Your goal =
Write out, word for word, the line that contains "For every layout" and each line after it down to the last line of the data below. Include nothing more.

Data to process =
·····
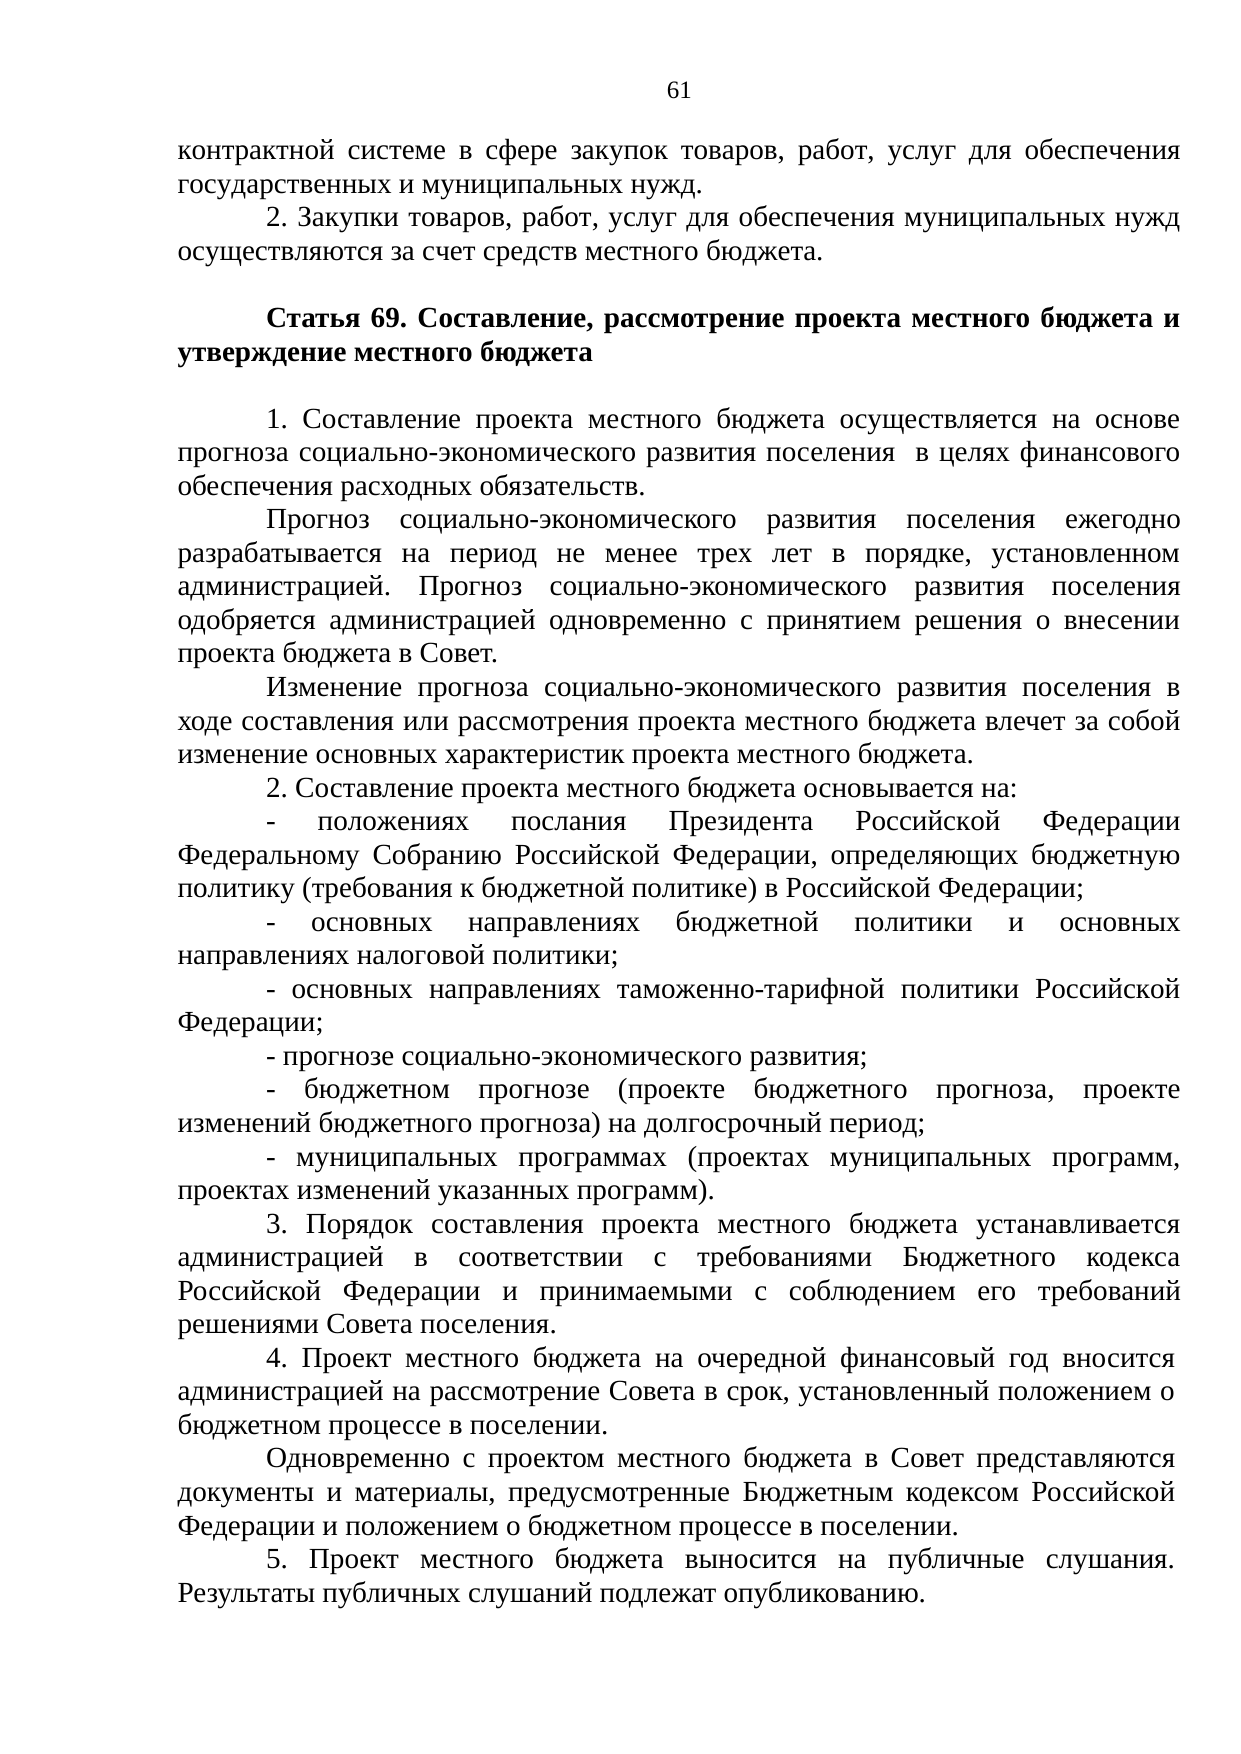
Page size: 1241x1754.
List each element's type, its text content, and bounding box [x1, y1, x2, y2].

text Прогноз социально-экономического развития поселения ежегодно разрабатывается на период не менее трех лет в порядке, установленном администрацией. Прогноз социально-экономического развития поселения одобряется администрацией одновременно с принятием решения о внесении проекта бюджета в Совет. [177, 501, 1181, 669]
text - муниципальных программах (проектах муниципальных программ, проектах изменений указанных программ). [177, 1139, 1181, 1206]
text 1. Составление проекта местного бюджета осуществляется на основе прогноза социально-экономического развития поселения в целях финансового обеспечения расходных обязательств. [177, 401, 1181, 501]
text 2. Закупки товаров, работ, услуг для обеспечения муниципальных нужд осуществляются за счет средств местного бюджета. [177, 199, 1181, 267]
text - основных направлениях бюджетной политики и основных направлениях налоговой политики; [177, 904, 1181, 971]
text - бюджетном прогнозе (проекте бюджетного прогноза, проекте изменений бюджетного прогноза) на долгосрочный период; [177, 1072, 1181, 1139]
text - основных направлениях таможенно-тарифной политики Российской Федерации; [177, 971, 1181, 1038]
text - прогнозе социально-экономического развития; [177, 1038, 1181, 1072]
text Изменение прогноза социально-экономического развития поселения в ходе составления или рассмотрения проекта местного бюджета влечет за собой изменение основных характеристик проекта местного бюджета. [177, 669, 1181, 770]
text Одновременно с проектом местного бюджета в Совет представляются документы и материалы, предусмотренные Бюджетным кодексом Российской Федерации и положением о бюджетном процессе в поселении. [177, 1441, 1176, 1541]
text 2. Составление проекта местного бюджета основывается на: [177, 770, 1181, 803]
text 4. Проект местного бюджета на очередной финансовый год вносится администрацией на рассмотрение Совета в срок, установленный положением о бюджетном процессе в поселении. [177, 1340, 1176, 1441]
text 5. Проект местного бюджета выносится на публичные слушания. Результаты публичных слушаний подлежат опубликованию. [177, 1541, 1176, 1608]
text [177, 132, 1181, 199]
text Статья 69. Составление, рассмотрение проекта местного бюджета и утверждение местного бюджета [177, 300, 1181, 367]
text 3. Порядок составления проекта местного бюджета устанавливается администрацией в соответствии с требованиями Бюджетного кодекса Российской Федерации и принимаемыми с соблюдением его требований решениями Совета поселения. [177, 1206, 1181, 1340]
text - положениях послания Президента Российской Федерации Федеральному Собранию Российской Федерации, определяющих бюджетную политику (требования к бюджетной политике) в Российской Федерации; [177, 803, 1181, 904]
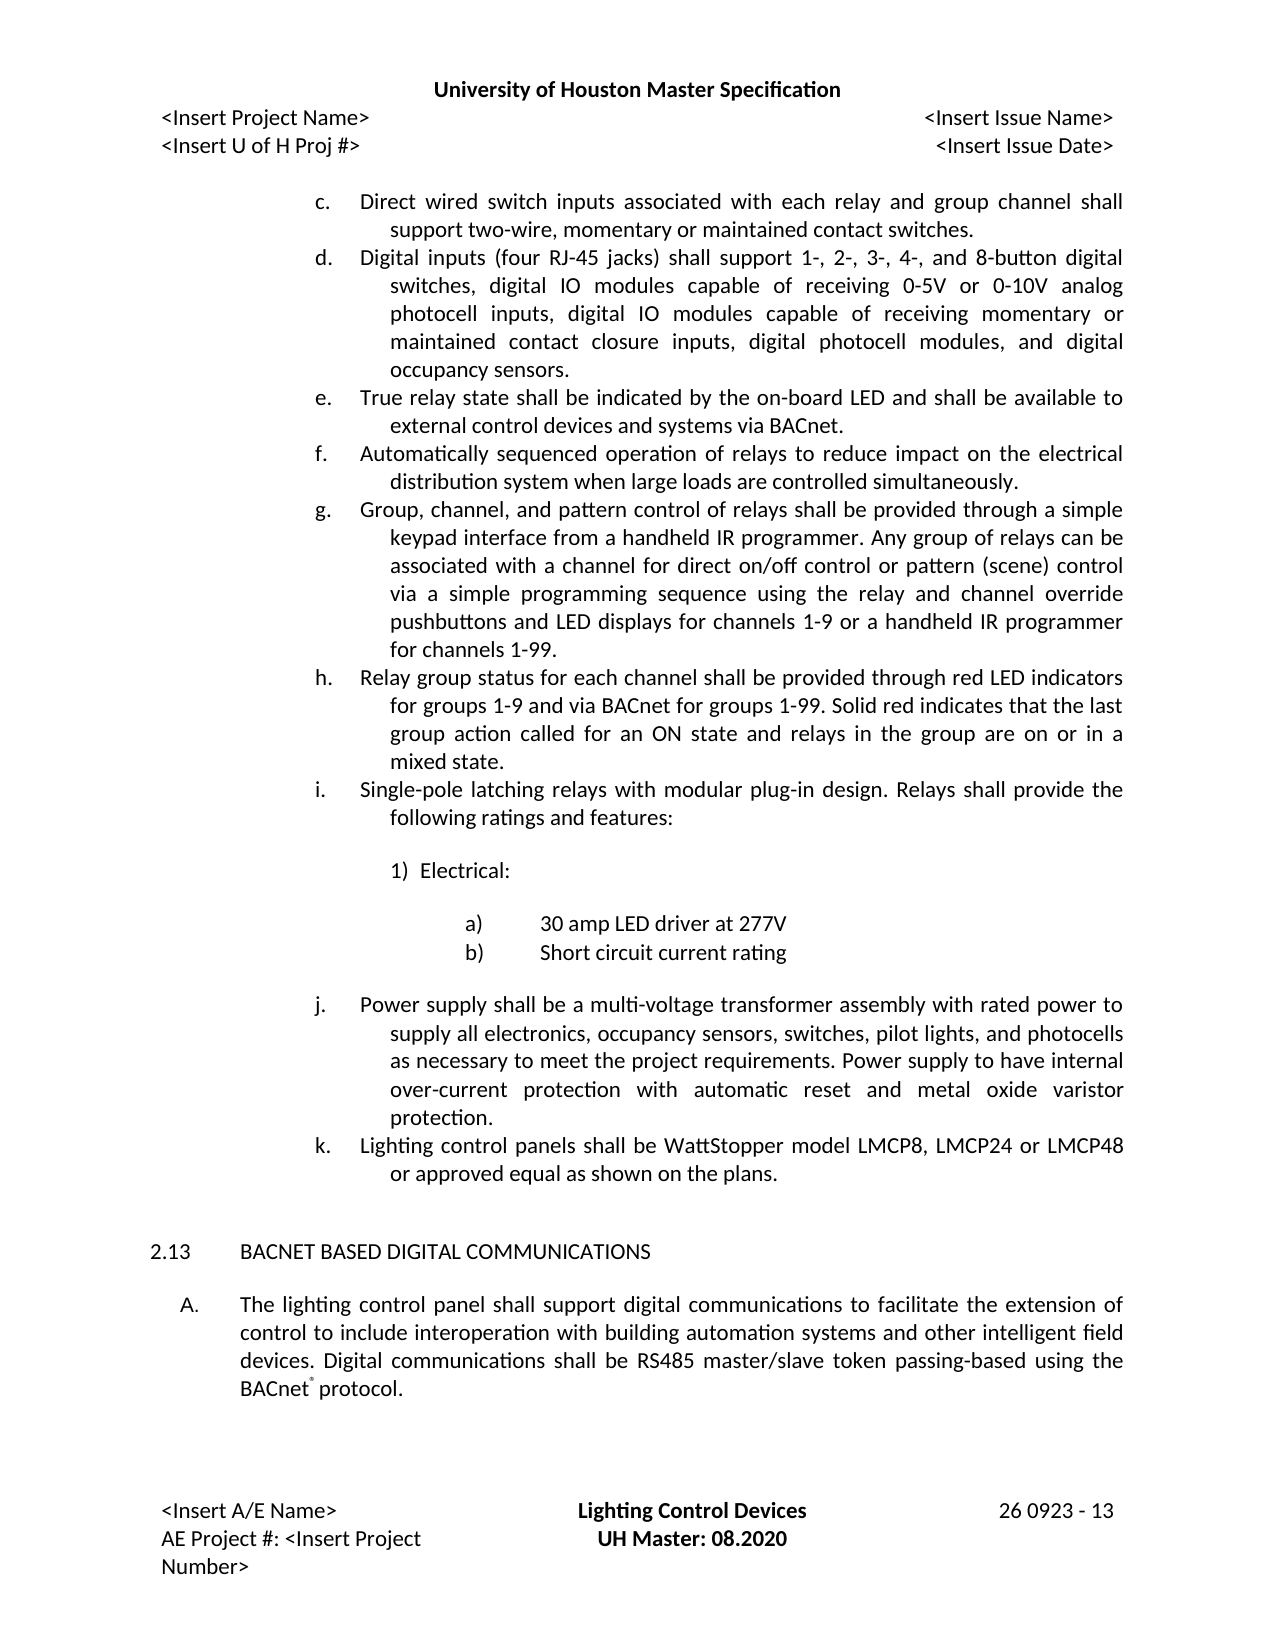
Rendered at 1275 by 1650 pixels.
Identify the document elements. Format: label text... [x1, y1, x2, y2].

text True relay state shall be indicated by the on-board LED and shall be available to external control devices and systems via BACnet. [315, 383, 1125, 439]
text Group, channel, and pattern control of relays shall be provided through a simple keypad interface from a handheld IR programmer. Any group of relays can be associated with a channel for direct on/off control or pattern (scene) control via a simple programming sequence using the relay and channel override pushbuttons and LED displays for channels 1-9 or a handheld IR programmer for channels 1-99. [315, 495, 1125, 663]
text Digital inputs (four RJ-45 jacks) shall support 1-, 2-, 3-, 4-, and 8-button digital switches, digital IO modules capable of receiving 0-5V or 0-10V analog photocell inputs, digital IO modules capable of receiving momentary or maintained contact closure inputs, digital photocell modules, and digital occupancy sensors. [315, 243, 1125, 383]
text Electrical: [390, 857, 1125, 884]
text 30 amp LED driver at 277V [465, 909, 1125, 938]
text Direct wired switch inputs associated with each relay and group channel shall support two-wire, momentary or maintained contact switches. [315, 187, 1125, 243]
text Single-pole latching relays with modular plug-in design. Relays shall provide the following ratings and features: [315, 776, 1125, 832]
text Power supply shall be a multi-voltage transformer assembly with rated power to supply all electronics, occupancy sensors, switches, pilot lights, and photocells as necessary to meet the project requirements. Power supply to have internal over-current protection with automatic reset and metal oxide varistor protection. [315, 991, 1125, 1131]
text Lighting control panels shall be WattStopper model LMCP8, LMCP24 or LMCP48 or approved equal as shown on the plans. [315, 1131, 1125, 1187]
text Automatically sequenced operation of relays to reduce impact on the electrical distribution system when large loads are controlled simultaneously. [315, 439, 1125, 495]
text BACNET BASED DIGITAL COMMUNICATIONS [150, 1237, 1125, 1265]
text The lighting control panel shall support digital communications to facilitate the extension of control to include interoperation with building automation systems and other intelligent field devices. Digital communications shall be RS485 master/slave token passing-based using the BACnet® protocol. [180, 1290, 1125, 1402]
text Relay group status for each channel shall be provided through red LED indicators for groups 1-9 and via BACnet for groups 1-99. Solid red indicates that the last group action called for an ON state and relays in the group are on or in a mixed state. [315, 663, 1125, 776]
text Short circuit current rating [465, 938, 1125, 966]
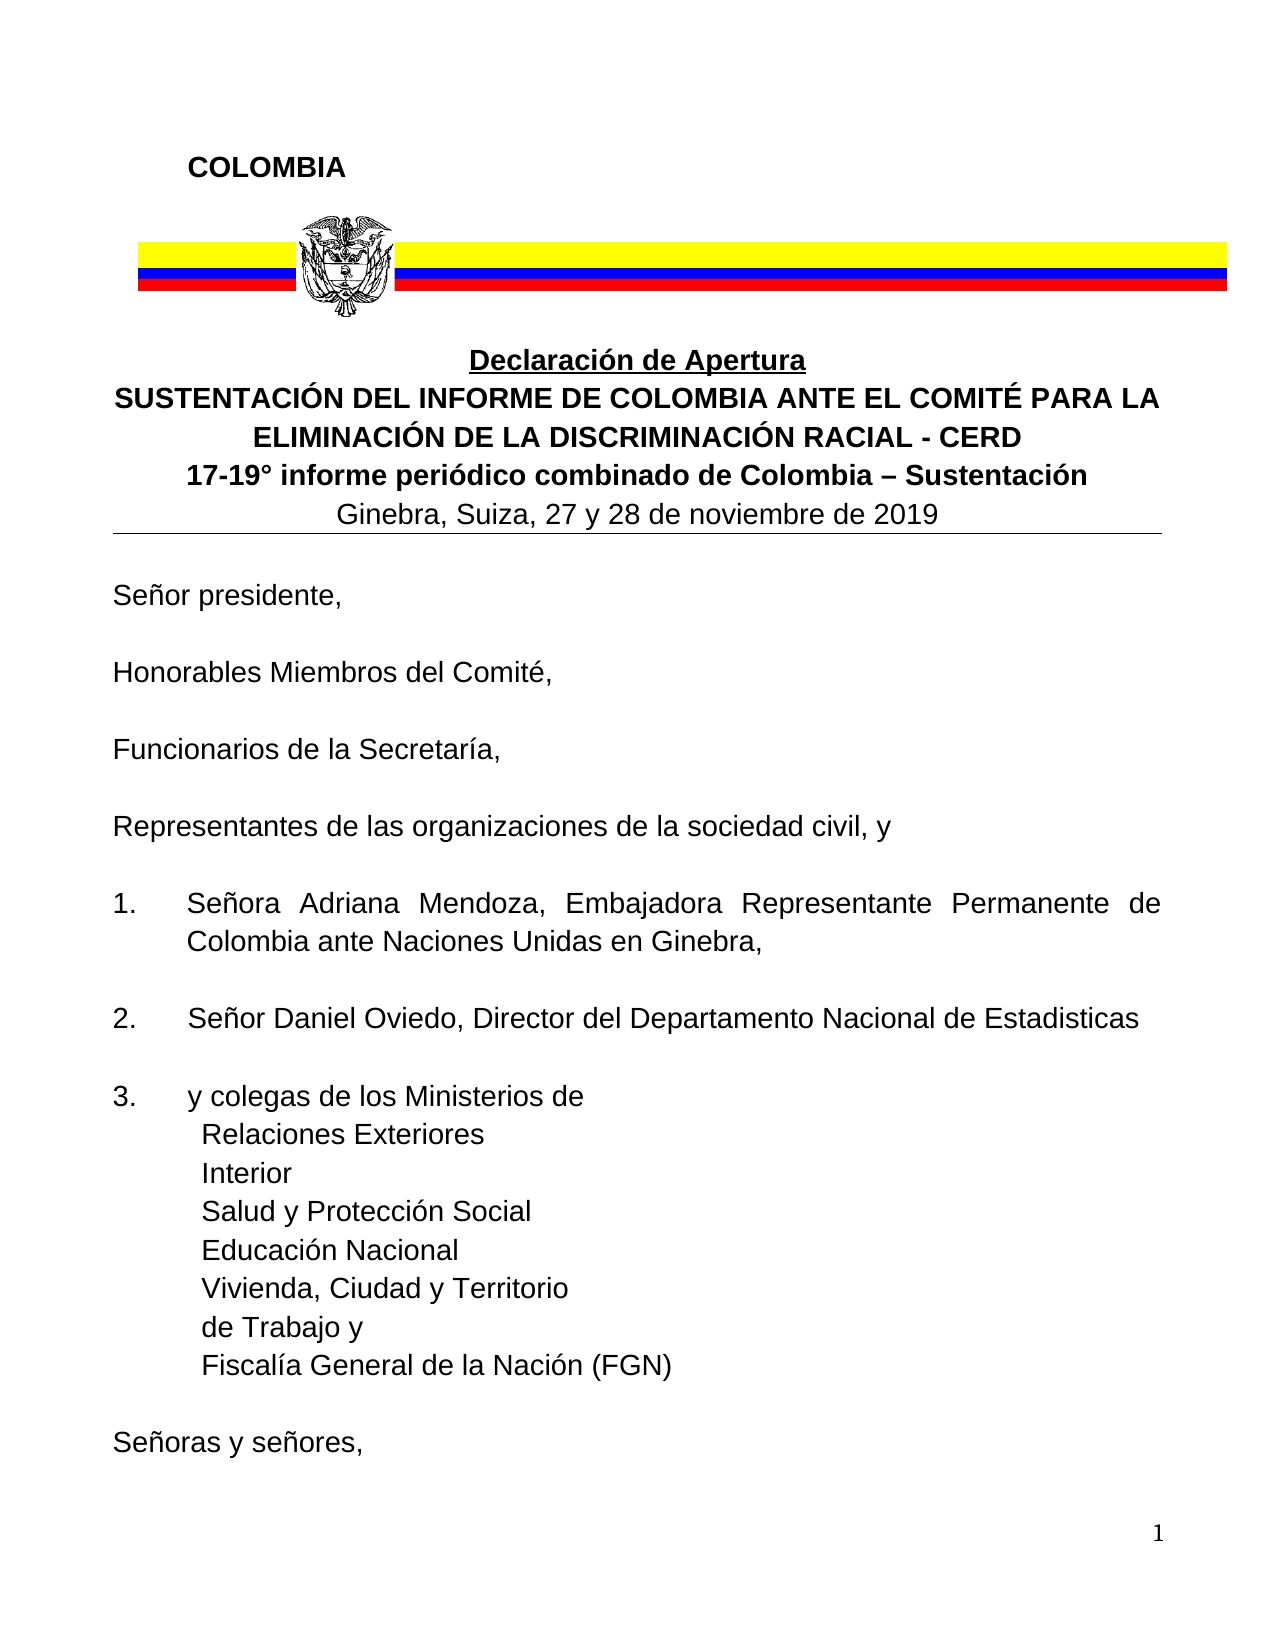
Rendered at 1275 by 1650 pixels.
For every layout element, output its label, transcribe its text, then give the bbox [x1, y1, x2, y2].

text Salud y Protección Social [201, 1194, 1162, 1228]
text SUSTENTACIÓN DEL INFORME DE COLOMBIA ANTE EL COMITÉ PARA LA ELIMINACIÓN DE LA DISCRIMINACIÓN RACIAL - CERD [112, 381, 1162, 453]
list Señora Adriana Mendoza, Embajadora Representante Permanente de Colombia ante Naciones Unidas en Ginebra, [112, 886, 1162, 958]
text Señoras y señores, [112, 1426, 1162, 1459]
text Honorables Miembros del Comité, [112, 655, 1162, 688]
text Fiscalía General de la Nación (FGN) [201, 1348, 1162, 1382]
text Señor presidente, [112, 578, 1162, 611]
text Relaciones Exteriores [201, 1117, 1162, 1151]
picture [296, 213, 395, 322]
list COLOMBIA [112, 150, 1162, 183]
text Representantes de las organizaciones de la sociedad civil, y [112, 809, 1162, 842]
text 17-19° informe periódico combinado de Colombia – Sustentación [112, 458, 1162, 492]
list Señor Daniel Oviedo, Director del Departamento Nacional de Estadisticas [112, 1002, 1162, 1035]
text de Trabajo y [201, 1310, 1162, 1343]
text Interior [201, 1156, 1162, 1189]
text Declaración de Apertura [112, 343, 1162, 376]
text Ginebra, Suiza, 27 y 28 de noviembre de 2019 [112, 497, 1162, 534]
list y colegas de los Ministerios de [112, 1079, 1162, 1112]
text Educación Nacional [201, 1233, 1162, 1266]
text Funcionarios de la Secretaría, [112, 732, 1162, 765]
text Vivienda, Ciudad y Territorio [201, 1271, 1162, 1305]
·····
Task response =
For every layout element, output its label, transcribe its text, then give the bbox [x1, y1, x2, y2].

text Salud y Protección Social [201, 1194, 1162, 1228]
text SUSTENTACIÓN DEL INFORME DE COLOMBIA ANTE EL COMITÉ PARA LA ELIMINACIÓN DE LA DISCRIMINACIÓN RACIAL - CERD [112, 381, 1162, 453]
list Señora Adriana Mendoza, Embajadora Representante Permanente de Colombia ante Naciones Unidas en Ginebra, [112, 886, 1162, 958]
text Señoras y señores, [112, 1426, 1162, 1459]
text Honorables Miembros del Comité, [112, 655, 1162, 688]
text Fiscalía General de la Nación (FGN) [201, 1348, 1162, 1382]
text Señor presidente, [112, 578, 1162, 611]
text Relaciones Exteriores [201, 1117, 1162, 1151]
picture [296, 213, 395, 322]
list COLOMBIA [112, 150, 1162, 183]
text Representantes de las organizaciones de la sociedad civil, y [112, 809, 1162, 842]
text 17-19° informe periódico combinado de Colombia – Sustentación [112, 458, 1162, 492]
list Señor Daniel Oviedo, Director del Departamento Nacional de Estadisticas [112, 1002, 1162, 1035]
text de Trabajo y [201, 1310, 1162, 1343]
text Interior [201, 1156, 1162, 1189]
text Declaración de Apertura [112, 343, 1162, 376]
text Ginebra, Suiza, 27 y 28 de noviembre de 2019 [112, 497, 1162, 534]
list y colegas de los Ministerios de [112, 1079, 1162, 1112]
text Educación Nacional [201, 1233, 1162, 1266]
text Funcionarios de la Secretaría, [112, 732, 1162, 765]
text Vivienda, Ciudad y Territorio [201, 1271, 1162, 1305]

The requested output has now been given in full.